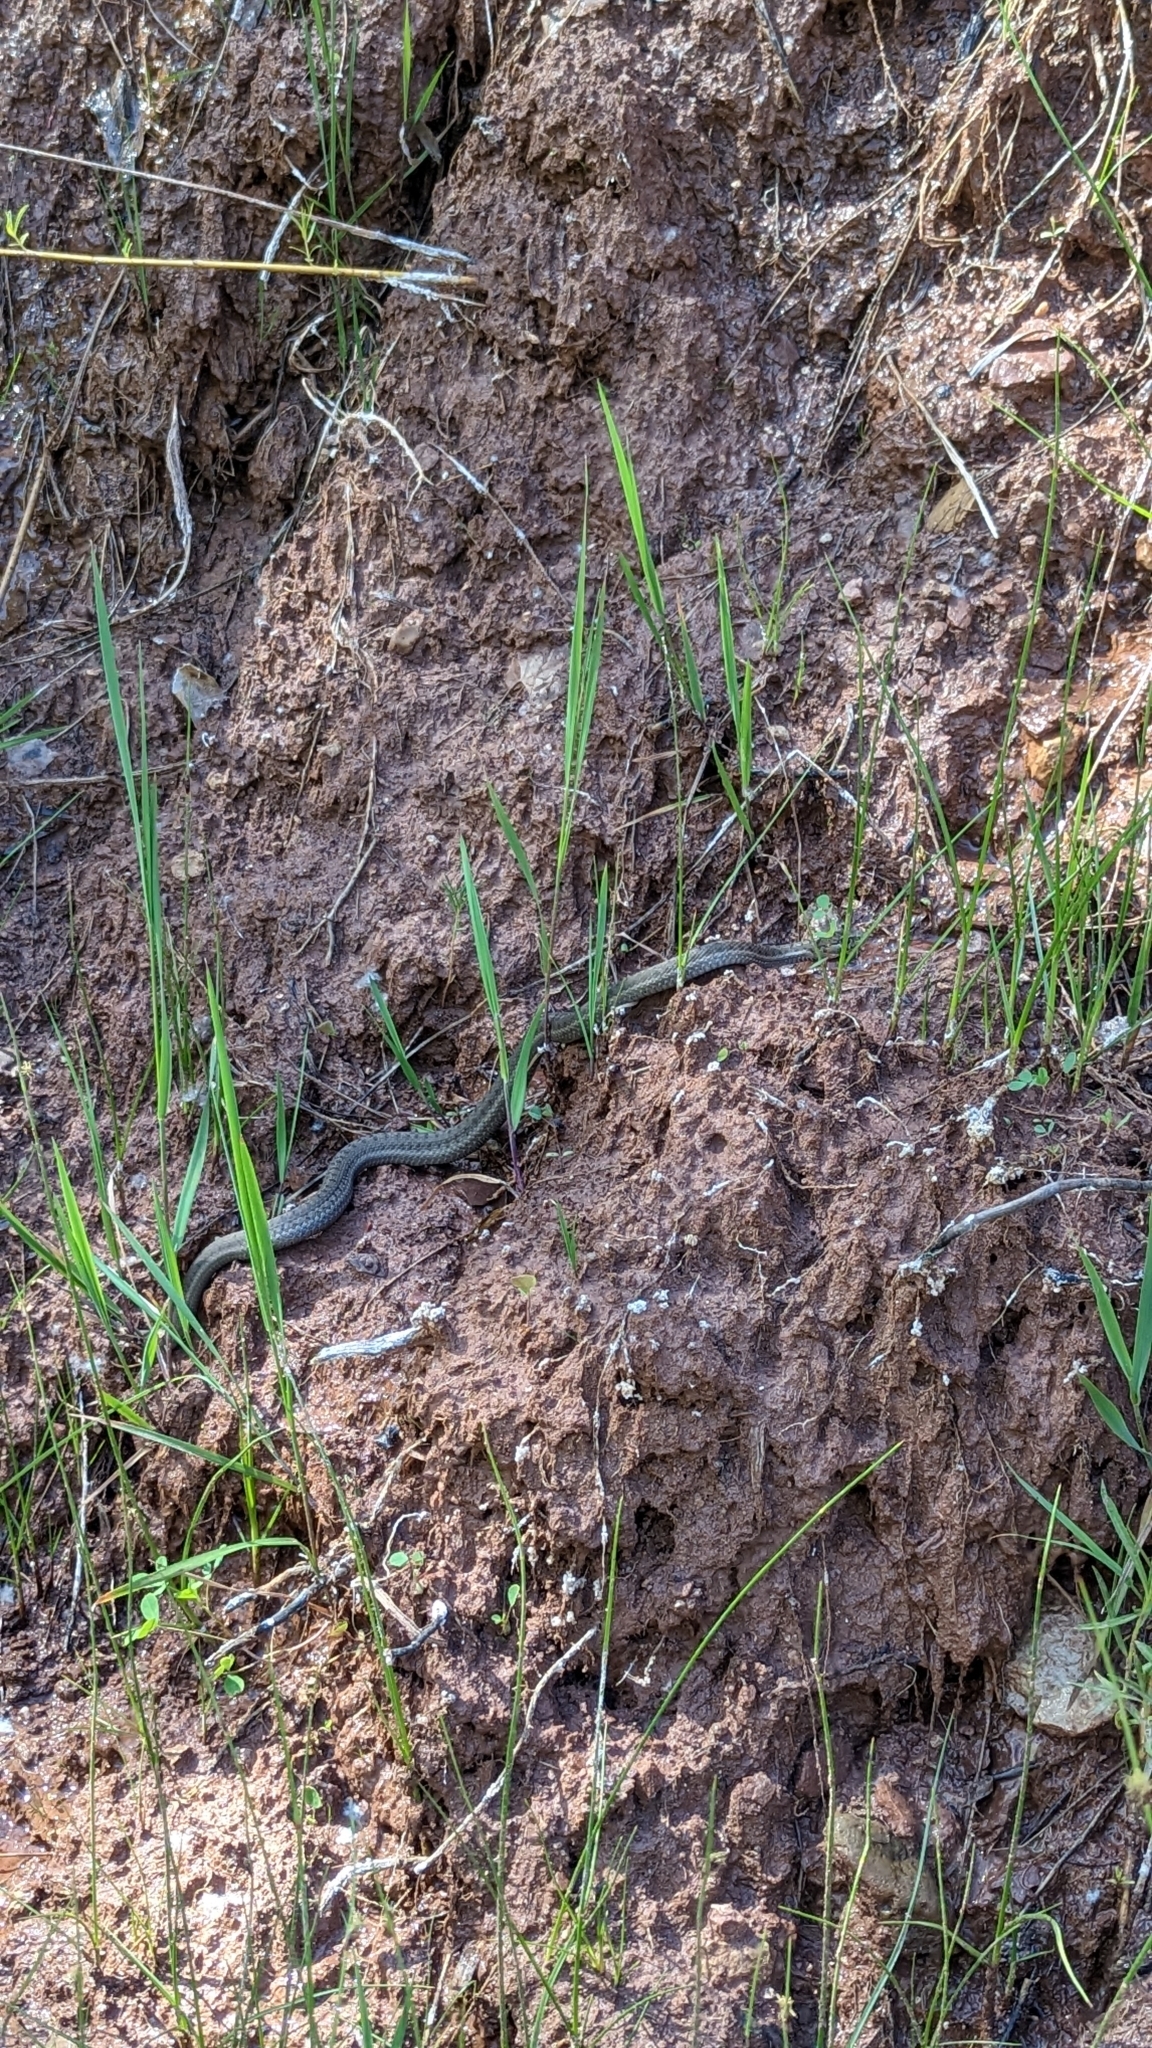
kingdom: Animalia
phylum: Chordata
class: Squamata
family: Colubridae
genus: Thamnophis
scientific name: Thamnophis elegans
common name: Western terrestrial garter snake
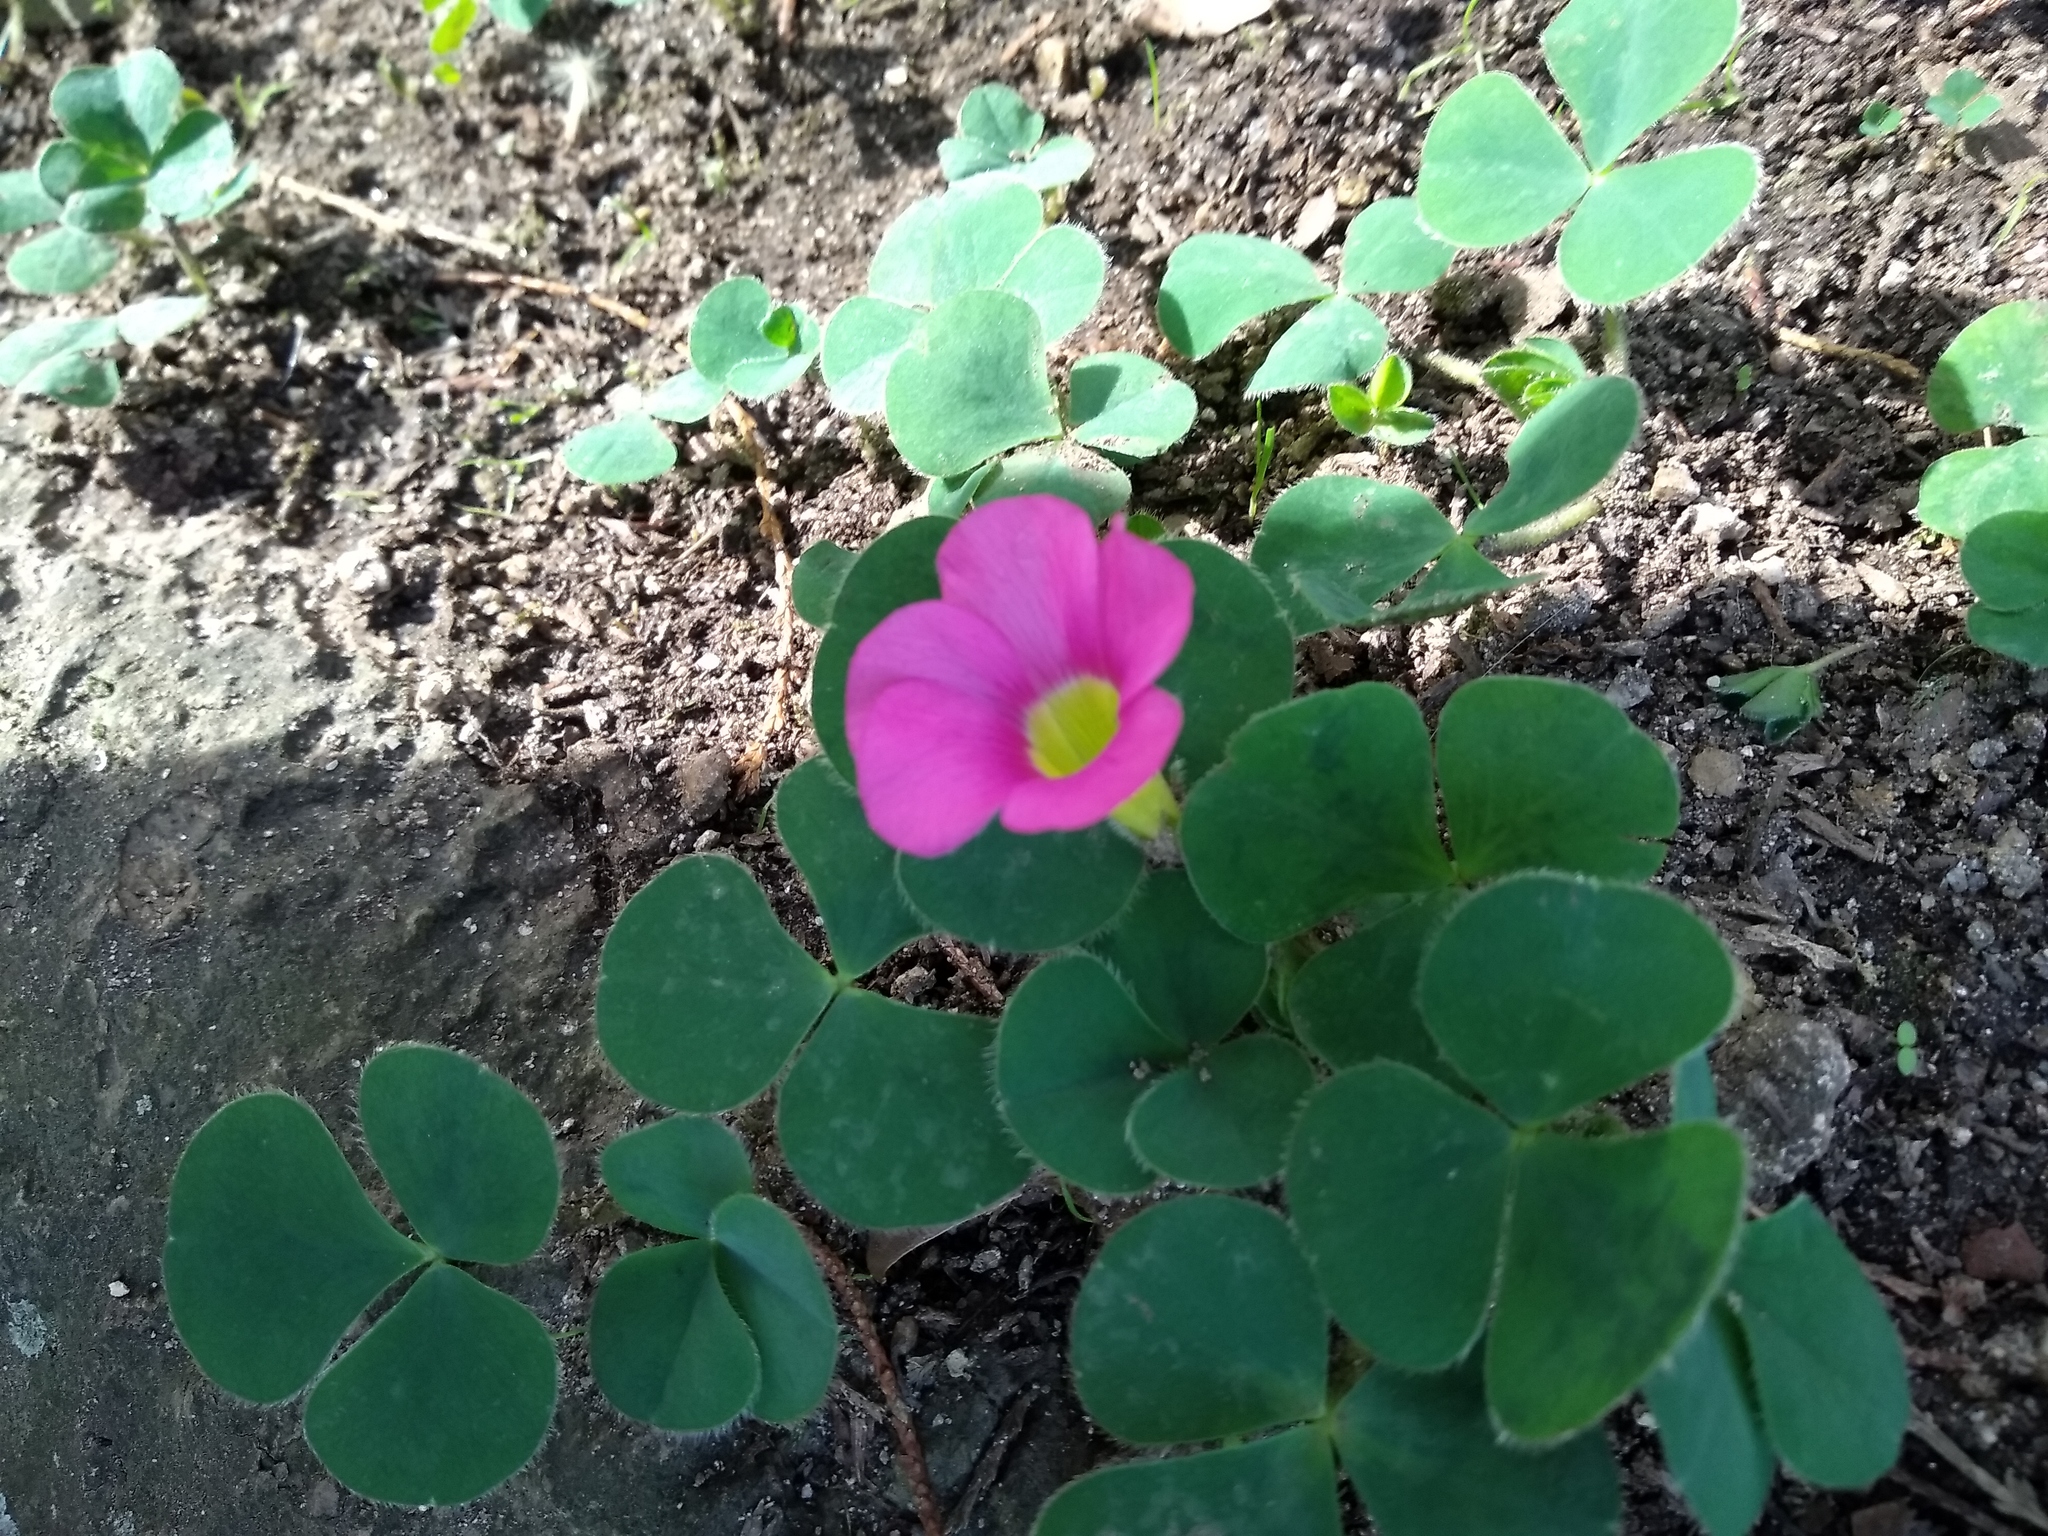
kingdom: Plantae
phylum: Tracheophyta
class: Magnoliopsida
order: Oxalidales
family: Oxalidaceae
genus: Oxalis
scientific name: Oxalis purpurea
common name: Purple woodsorrel
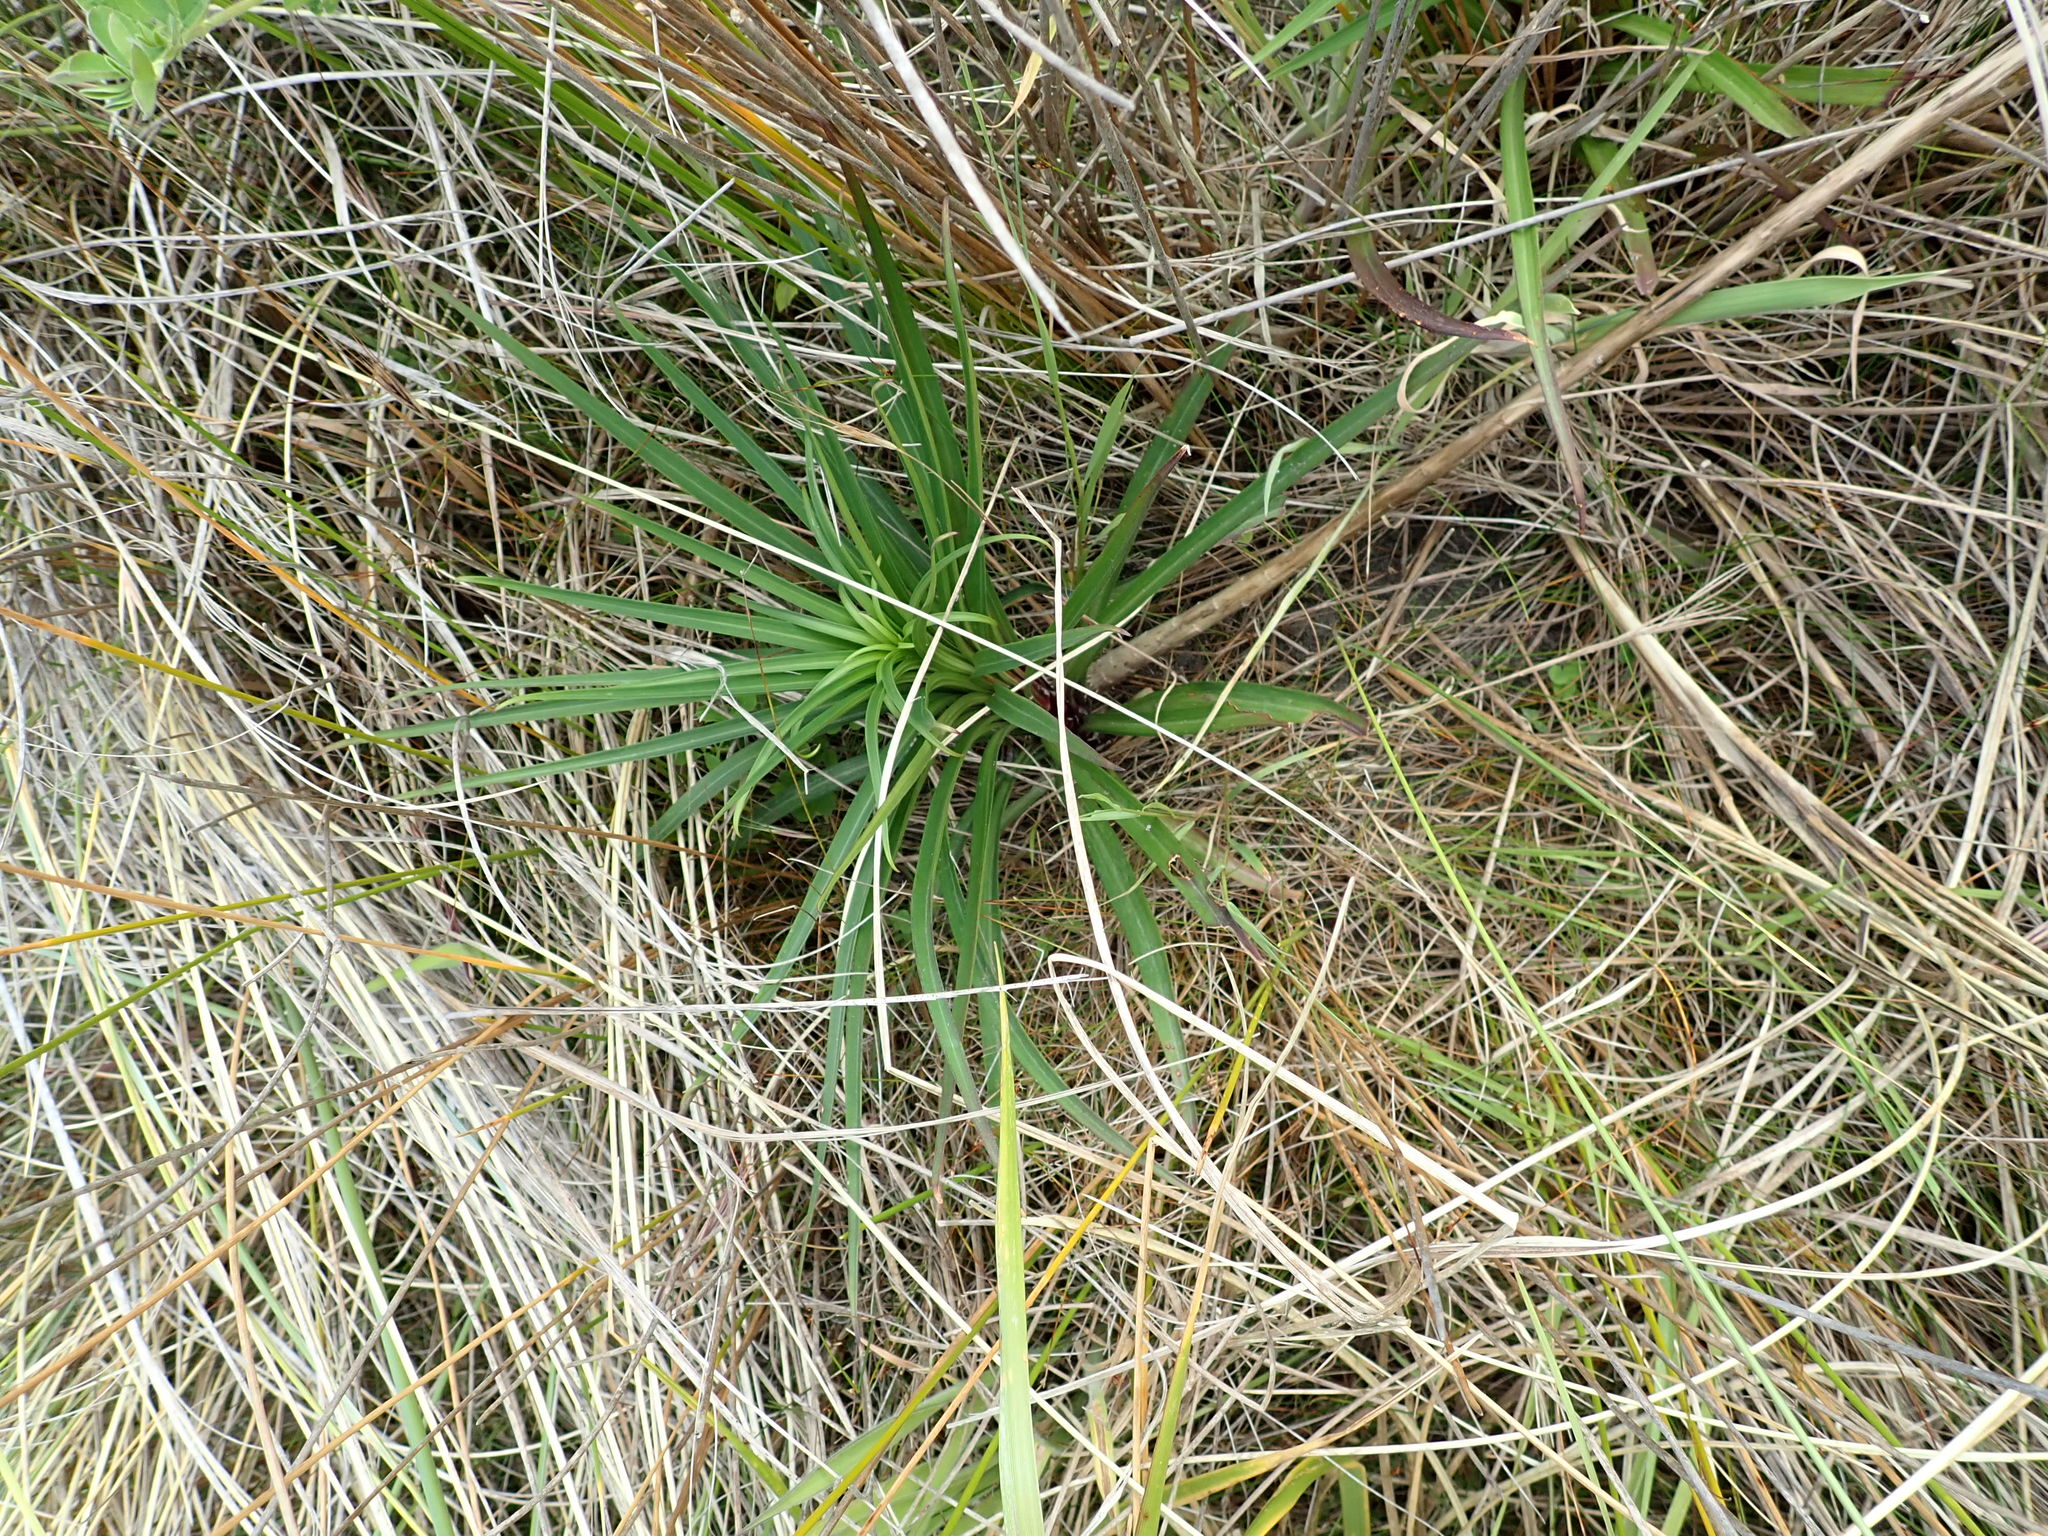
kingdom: Plantae
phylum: Tracheophyta
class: Liliopsida
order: Liliales
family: Liliaceae
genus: Lilium
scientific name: Lilium formosanum
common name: Formosa lily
++++
## STATED TASK
Turn all the lines above into a JSON list of strings, one string for each line, skipping blank lines. Leave the pictures out.

## WRITTEN ANSWER
[
  "kingdom: Animalia",
  "phylum: Chordata",
  "class: Squamata",
  "family: Colubridae",
  "genus: Thamnophis",
  "scientific name: Thamnophis elegans",
  "common name: Western terrestrial garter snake",
  "kingdom: Plantae",
  "phylum: Tracheophyta",
  "class: Magnoliopsida",
  "order: Oxalidales",
  "family: Oxalidaceae",
  "genus: Oxalis",
  "scientific name: Oxalis purpurea",
  "common name: Purple woodsorrel",
  "kingdom: Plantae",
  "phylum: Tracheophyta",
  "class: Liliopsida",
  "order: Liliales",
  "family: Liliaceae",
  "genus: Lilium",
  "scientific name: Lilium formosanum",
  "common name: Formosa lily"
]